Bayesian and Frequentist methods both have advantages and drawbacks. I’m not going to pretend to be enough of an expert in the field to elucidate them with authority.
I’m taking a Bayesian Analysis course this semester. It involves a lot of coding, which is nice. For the current homework assignment, I have to write an algorithm which implements a Gibbs Sampler on a set of coal mine accident data. The story behind the data is that coal mines are dangerous and that sometimes governments pass laws to make coal mines less dangerous. If these laws work, accident counts drop, and people who would have otherwise died in coal mine accidents live long enough to die of black lung. Pip pip cheerio! These data have a changepoint, which just means that at some point, a change occurred in mechanism driving the phenomena being studied. If you want to read about these data and a Bayesian method for finding the changepoint, get your JSTOR login info out and click here (or google “Hierarchical Bayesian Analysis of Changepoint Problems” and find a wayward pdf).
One reason Bayesian methods are useful is that they leave you with a probability distribution, AKA the posterior. If you can specify your models in the right way, you can produce a closed form expression for your posterior. This is how Bayesian analysis had to be done before computers were cheap and easy. Frequently, it isn’t possible produce a closed form for your posterior and so various sampling techniques are used in conjunction with your data and model to simulate the posterior. One of these is an algorithm known as the Gibbs Sampler. Unfortunately, the Gibbs Sampler has nothing to do with the Gibb brothers of BeeGees fame. But seeing as how I just wrote a Gibbs Sampler for my homework, I thought it might be informative to use it to analyze their yearly output of singles as a set of data with a changepoint.

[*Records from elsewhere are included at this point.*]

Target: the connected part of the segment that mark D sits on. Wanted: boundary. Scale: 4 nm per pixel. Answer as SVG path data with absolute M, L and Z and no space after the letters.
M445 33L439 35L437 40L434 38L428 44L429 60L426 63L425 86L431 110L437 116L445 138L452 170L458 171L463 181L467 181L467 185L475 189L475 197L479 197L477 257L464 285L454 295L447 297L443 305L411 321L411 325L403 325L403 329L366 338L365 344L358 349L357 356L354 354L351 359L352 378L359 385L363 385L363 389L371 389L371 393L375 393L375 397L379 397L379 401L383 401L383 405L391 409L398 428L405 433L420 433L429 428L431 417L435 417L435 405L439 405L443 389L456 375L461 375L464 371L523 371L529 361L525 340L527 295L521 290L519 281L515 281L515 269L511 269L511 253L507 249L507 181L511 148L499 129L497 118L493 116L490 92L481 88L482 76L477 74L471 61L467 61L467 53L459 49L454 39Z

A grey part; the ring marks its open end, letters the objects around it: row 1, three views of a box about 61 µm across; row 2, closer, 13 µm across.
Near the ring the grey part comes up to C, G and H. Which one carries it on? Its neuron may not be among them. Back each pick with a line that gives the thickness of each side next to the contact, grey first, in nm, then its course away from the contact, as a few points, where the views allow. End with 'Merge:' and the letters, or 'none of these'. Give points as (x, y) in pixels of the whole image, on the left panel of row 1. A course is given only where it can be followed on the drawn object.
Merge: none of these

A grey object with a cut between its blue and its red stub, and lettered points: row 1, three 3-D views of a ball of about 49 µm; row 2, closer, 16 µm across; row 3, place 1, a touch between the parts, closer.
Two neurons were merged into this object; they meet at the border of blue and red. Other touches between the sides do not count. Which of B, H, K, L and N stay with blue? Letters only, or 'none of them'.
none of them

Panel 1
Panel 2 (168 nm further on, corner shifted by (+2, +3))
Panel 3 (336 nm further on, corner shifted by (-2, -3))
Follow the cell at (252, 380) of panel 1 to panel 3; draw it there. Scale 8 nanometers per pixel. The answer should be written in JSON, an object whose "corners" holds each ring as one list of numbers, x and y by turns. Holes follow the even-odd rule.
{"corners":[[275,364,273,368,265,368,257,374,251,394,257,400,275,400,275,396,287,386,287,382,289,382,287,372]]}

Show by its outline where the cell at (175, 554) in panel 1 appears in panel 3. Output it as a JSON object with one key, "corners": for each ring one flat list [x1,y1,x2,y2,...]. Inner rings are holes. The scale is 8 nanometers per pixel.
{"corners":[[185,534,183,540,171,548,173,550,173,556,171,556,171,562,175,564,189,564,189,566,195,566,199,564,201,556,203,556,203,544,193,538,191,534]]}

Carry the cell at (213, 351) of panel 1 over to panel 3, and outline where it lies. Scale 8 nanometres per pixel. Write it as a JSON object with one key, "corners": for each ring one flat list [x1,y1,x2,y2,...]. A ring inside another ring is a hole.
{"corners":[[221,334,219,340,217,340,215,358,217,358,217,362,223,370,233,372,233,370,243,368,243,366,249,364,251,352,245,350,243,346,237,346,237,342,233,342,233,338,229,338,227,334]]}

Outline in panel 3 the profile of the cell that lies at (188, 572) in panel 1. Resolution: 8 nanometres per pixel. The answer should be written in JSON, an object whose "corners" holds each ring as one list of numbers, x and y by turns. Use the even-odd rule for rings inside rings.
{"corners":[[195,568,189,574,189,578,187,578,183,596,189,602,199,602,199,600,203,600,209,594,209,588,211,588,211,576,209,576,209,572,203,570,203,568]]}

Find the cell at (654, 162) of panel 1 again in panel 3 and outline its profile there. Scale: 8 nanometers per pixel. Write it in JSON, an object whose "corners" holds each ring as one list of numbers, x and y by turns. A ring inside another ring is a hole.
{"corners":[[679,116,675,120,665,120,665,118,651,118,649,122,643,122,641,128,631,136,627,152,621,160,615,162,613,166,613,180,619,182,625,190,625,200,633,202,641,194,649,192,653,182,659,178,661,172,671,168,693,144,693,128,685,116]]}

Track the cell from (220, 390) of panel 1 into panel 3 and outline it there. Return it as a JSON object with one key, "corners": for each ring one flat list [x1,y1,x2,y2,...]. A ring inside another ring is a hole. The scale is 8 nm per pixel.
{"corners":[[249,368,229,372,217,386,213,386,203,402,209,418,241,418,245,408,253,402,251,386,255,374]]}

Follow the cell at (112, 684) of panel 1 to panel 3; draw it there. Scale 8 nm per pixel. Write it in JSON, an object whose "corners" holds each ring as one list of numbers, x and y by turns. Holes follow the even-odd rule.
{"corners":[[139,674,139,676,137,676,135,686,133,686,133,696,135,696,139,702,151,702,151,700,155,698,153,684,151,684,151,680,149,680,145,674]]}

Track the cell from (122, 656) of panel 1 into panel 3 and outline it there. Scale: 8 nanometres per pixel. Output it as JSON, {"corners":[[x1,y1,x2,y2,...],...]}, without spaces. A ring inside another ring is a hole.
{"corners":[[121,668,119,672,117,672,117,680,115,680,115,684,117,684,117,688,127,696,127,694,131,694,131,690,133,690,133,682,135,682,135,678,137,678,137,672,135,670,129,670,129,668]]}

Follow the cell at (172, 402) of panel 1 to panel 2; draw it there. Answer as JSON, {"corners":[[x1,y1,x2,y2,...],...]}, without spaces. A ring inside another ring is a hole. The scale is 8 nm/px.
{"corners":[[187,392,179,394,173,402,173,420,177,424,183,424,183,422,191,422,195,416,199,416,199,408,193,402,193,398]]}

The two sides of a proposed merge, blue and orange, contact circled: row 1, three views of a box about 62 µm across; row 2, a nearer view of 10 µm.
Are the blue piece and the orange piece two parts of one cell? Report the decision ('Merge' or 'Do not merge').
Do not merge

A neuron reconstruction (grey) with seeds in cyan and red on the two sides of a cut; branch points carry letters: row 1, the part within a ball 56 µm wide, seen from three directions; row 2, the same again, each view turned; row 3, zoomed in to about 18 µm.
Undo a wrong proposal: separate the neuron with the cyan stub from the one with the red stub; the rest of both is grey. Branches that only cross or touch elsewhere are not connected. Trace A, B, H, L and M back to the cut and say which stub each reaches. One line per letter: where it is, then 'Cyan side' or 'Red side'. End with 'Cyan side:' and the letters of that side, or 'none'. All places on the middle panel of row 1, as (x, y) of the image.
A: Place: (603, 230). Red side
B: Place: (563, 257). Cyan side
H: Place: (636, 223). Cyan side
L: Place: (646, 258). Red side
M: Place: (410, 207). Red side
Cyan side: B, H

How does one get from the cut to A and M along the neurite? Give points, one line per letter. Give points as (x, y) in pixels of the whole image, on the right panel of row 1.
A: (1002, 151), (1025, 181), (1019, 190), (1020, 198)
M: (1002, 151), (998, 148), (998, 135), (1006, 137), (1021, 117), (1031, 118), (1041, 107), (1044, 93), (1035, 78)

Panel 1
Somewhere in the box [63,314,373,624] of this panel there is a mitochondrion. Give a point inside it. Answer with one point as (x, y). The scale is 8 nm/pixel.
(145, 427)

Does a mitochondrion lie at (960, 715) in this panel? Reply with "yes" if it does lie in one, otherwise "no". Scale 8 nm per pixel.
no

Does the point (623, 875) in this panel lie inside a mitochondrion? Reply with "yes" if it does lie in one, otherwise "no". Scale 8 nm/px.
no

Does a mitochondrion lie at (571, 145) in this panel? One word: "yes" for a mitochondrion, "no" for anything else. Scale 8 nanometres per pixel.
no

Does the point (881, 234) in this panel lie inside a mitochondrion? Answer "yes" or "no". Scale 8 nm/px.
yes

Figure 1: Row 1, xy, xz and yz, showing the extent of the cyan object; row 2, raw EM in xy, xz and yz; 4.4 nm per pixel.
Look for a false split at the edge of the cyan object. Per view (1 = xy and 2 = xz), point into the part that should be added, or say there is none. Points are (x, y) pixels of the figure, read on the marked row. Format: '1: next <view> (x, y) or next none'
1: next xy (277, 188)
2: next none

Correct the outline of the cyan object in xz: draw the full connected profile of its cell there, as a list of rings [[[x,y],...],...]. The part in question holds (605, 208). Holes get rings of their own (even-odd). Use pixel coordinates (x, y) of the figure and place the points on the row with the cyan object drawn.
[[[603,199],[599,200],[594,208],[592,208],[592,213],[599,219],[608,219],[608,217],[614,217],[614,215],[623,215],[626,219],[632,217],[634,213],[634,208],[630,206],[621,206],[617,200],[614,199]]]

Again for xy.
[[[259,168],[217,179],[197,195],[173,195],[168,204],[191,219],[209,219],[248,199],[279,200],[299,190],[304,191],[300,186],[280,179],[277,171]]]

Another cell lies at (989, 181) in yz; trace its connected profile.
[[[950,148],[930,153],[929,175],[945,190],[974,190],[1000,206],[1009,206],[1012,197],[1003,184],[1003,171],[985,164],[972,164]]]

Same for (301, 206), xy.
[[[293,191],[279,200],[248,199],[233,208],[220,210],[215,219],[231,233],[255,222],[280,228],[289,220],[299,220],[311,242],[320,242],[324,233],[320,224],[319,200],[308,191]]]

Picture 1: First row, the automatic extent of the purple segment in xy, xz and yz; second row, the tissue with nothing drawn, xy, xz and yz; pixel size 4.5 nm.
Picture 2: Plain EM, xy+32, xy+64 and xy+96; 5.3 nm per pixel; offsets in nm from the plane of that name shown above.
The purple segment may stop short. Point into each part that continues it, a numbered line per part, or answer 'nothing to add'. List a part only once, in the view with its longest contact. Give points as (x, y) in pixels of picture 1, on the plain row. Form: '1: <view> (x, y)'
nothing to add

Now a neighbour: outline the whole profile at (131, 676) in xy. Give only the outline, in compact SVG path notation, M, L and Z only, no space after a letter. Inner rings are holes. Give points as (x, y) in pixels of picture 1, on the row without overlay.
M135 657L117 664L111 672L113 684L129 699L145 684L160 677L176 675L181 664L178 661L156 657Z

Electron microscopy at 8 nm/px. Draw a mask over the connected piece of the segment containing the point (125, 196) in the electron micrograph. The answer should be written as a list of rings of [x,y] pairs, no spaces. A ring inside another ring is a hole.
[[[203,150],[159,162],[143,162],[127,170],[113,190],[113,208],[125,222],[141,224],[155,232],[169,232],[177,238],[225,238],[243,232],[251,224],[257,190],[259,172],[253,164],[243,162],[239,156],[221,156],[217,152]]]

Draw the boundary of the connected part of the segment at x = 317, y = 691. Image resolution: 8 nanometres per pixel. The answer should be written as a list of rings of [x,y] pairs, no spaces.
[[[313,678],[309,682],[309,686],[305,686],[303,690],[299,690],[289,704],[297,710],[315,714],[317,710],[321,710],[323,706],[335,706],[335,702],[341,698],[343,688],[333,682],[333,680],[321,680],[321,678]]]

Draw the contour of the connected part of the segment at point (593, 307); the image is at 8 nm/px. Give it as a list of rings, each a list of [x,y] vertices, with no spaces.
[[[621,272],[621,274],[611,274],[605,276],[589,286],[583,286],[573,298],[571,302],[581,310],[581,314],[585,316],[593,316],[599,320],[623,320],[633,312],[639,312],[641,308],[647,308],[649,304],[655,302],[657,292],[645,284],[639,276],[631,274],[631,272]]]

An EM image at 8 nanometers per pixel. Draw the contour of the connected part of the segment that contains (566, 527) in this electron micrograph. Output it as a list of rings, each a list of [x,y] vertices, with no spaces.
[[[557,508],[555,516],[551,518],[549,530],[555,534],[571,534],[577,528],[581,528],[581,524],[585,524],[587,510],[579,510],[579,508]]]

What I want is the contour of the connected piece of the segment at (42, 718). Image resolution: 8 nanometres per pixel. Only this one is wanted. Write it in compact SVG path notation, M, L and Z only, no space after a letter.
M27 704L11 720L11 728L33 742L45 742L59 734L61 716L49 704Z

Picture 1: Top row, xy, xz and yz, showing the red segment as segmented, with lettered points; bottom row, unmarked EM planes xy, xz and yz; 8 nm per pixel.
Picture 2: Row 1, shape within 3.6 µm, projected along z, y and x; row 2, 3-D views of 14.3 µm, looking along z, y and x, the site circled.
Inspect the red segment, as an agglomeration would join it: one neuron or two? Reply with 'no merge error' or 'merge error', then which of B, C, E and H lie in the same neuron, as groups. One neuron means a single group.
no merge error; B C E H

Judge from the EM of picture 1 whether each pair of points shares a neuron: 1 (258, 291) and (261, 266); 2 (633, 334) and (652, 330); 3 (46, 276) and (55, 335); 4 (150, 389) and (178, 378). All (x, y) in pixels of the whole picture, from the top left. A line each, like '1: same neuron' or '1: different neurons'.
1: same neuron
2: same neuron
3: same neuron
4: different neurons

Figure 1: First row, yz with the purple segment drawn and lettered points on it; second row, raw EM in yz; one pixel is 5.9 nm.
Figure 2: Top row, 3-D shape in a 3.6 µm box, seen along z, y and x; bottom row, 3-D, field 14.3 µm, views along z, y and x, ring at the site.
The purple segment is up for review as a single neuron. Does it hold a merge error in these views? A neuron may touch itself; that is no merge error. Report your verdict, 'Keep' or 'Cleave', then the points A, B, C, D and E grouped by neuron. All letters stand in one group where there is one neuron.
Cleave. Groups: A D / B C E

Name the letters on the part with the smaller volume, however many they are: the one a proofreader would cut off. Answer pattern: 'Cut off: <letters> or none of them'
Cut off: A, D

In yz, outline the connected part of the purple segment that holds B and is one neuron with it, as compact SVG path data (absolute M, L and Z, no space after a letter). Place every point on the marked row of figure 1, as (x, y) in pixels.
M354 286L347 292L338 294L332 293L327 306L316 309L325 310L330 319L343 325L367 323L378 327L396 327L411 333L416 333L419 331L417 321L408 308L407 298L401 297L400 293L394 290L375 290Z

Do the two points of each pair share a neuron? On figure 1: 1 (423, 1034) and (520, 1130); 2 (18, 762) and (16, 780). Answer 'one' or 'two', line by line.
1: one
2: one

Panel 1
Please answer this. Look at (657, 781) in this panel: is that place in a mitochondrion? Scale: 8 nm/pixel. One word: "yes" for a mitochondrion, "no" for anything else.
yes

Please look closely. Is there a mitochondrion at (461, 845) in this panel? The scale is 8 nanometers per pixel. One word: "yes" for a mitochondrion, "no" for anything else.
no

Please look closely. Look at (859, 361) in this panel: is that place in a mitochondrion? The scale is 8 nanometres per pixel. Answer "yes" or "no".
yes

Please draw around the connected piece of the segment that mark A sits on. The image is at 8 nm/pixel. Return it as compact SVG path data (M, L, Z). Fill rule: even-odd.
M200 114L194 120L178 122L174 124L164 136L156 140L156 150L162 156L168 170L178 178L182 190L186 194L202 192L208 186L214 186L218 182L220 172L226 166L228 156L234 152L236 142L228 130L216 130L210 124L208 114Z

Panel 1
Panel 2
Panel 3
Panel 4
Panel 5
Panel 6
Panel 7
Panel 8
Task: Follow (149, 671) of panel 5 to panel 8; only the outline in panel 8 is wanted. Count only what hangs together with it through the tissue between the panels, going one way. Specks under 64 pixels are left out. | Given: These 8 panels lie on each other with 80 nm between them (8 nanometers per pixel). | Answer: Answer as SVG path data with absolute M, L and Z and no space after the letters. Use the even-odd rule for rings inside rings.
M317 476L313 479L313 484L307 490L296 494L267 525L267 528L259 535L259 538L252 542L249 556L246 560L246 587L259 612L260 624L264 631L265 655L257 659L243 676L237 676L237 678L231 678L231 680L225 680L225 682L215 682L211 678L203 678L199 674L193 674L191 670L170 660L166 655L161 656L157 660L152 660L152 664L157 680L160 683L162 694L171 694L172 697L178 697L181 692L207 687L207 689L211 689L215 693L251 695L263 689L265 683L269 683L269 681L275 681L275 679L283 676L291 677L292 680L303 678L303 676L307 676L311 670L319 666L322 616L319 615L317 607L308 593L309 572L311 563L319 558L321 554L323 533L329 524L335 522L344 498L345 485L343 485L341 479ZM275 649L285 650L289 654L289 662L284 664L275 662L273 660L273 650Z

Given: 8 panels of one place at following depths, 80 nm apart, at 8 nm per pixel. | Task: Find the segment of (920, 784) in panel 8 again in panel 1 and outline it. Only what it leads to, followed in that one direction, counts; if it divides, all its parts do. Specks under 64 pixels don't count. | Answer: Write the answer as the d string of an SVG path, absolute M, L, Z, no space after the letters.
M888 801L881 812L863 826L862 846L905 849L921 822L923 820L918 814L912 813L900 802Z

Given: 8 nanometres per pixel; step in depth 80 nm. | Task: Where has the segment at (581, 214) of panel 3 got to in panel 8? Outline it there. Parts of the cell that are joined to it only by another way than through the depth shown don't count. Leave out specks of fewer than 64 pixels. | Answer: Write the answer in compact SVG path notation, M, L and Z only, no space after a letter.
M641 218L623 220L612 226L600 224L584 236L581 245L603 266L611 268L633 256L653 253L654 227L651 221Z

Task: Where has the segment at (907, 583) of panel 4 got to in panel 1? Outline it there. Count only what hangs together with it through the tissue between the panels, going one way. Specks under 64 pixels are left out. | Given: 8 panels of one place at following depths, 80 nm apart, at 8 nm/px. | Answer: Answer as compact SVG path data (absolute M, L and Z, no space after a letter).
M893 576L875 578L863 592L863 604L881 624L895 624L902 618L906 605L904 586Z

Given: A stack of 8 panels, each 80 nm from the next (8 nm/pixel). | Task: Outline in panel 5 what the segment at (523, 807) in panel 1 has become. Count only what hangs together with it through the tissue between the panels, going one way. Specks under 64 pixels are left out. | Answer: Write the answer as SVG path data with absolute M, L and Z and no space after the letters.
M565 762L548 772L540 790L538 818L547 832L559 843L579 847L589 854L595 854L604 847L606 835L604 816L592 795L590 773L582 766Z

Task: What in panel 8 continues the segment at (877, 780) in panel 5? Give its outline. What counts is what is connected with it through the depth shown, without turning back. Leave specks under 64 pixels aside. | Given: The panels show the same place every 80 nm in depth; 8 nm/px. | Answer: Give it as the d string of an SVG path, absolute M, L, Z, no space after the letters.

First, a plot of the number of BeeGees singles from 1963-2001 (via Wikipedia)
Seems like they had fairly high output until about 1980, then less output until, after the death of one of the Gees in 2003, they retired the BeeGee name. Running these data through a simplification (I specified the changepoint a priori) of the model in the Carlin paper I linked to above yields the following plot.
The model assumes that the number of singles released per year is a Poisson-distributed random variable. The curves in the above plot correspond to the number of expected singles in a given year. The lambda curve, which is centered around 1.0, corresponds to the expected number of singles per year following 1980. The theta curve, centered around 3.1, corresponds to the expected number of of singles per year between 1963 and 1980. There is essentially zero overlap between these curves, indicating a pretty clear change in BeeGees single productivity in the year 1980. Wikipedia blames a backlash against disco. Disco Stu was not amused.
Bayesian analysis is flexible too. For instance, this model can be refit with the changepoint as a parameter, resulting in the following posterior.
The posterior distribution for the changepoint has a mode of 18, which corresponds to 1981. According to this analysis, the year which most likely divides two levels of single production for the BeeGees is 1981. This second analysis used JAGS instead of my Gibbs Sampler code because that’s how I did the homework and I’m too much of a tired and lazy blogger to rewrite my sampler to incorporate the changepoint.